Ah. Well, this thread deserves a more in depth response than I can give it right now, so I'll share just a few observations and opinions.
For now, my remarks are confined only to poems that are written with a definite scheme of meter and rhyme. But, this comes from a general approach to poetry that differs from that expressed in the original post. My approach is to read a poem as naturally as possible with inflection for meaning rather than structure. While the poet does chose the structure of the poem to convey meaning and mood, that will carry all of that naturally without artificial emphasis. That is just how it will sound 00 artificial. For example, if something is written in the good ole iambic pentameter, that rhythm will come through if read naturally without devolving into a sing-sing effect if over emphasized. The same is true of the rhyming pattern.
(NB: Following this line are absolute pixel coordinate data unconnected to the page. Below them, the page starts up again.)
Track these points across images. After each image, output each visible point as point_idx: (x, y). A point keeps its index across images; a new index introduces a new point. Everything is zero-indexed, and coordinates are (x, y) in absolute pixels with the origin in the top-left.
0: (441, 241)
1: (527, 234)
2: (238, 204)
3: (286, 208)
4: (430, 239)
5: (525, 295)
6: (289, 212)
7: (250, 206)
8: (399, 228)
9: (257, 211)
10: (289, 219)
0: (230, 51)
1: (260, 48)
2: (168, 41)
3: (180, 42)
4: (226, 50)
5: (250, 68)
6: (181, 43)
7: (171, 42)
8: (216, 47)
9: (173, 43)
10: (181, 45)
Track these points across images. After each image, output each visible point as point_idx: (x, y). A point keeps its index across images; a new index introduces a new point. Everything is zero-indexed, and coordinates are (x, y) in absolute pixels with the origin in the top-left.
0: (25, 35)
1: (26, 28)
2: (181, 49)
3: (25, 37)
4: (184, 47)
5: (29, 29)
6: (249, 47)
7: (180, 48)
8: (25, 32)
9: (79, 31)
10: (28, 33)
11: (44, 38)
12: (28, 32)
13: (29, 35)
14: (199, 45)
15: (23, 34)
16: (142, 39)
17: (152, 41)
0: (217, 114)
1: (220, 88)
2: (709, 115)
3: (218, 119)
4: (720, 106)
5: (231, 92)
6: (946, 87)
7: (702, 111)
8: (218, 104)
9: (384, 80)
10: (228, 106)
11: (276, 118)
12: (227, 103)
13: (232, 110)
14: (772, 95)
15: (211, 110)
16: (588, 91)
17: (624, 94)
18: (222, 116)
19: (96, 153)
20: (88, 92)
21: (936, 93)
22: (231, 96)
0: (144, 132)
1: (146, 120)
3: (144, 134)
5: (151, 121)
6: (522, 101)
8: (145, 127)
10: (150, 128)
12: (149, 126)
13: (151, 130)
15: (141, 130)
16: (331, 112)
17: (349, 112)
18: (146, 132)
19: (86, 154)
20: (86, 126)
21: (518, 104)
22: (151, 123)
It does not need to be stressed to convey the cadence and feeling of the poem. There may be exceptions, of course, so each poem needs to be interpreted in its unique context. The same can be said of things like alliteration, which I love. Just read naturally, the effect comes through. Line divisions are another issue. but I think the same principles apply. The listener is not looking at the written word on the page. So it is up to the reader to convey the meaning of the words, using the poetic structure as the framework. Again, there may be variations that need a different approach, but as a reader, listener and writer, this is my personal approach to poetry.
By the way, sometimes writers, both of prose and poetry, are the worst readers of their own work.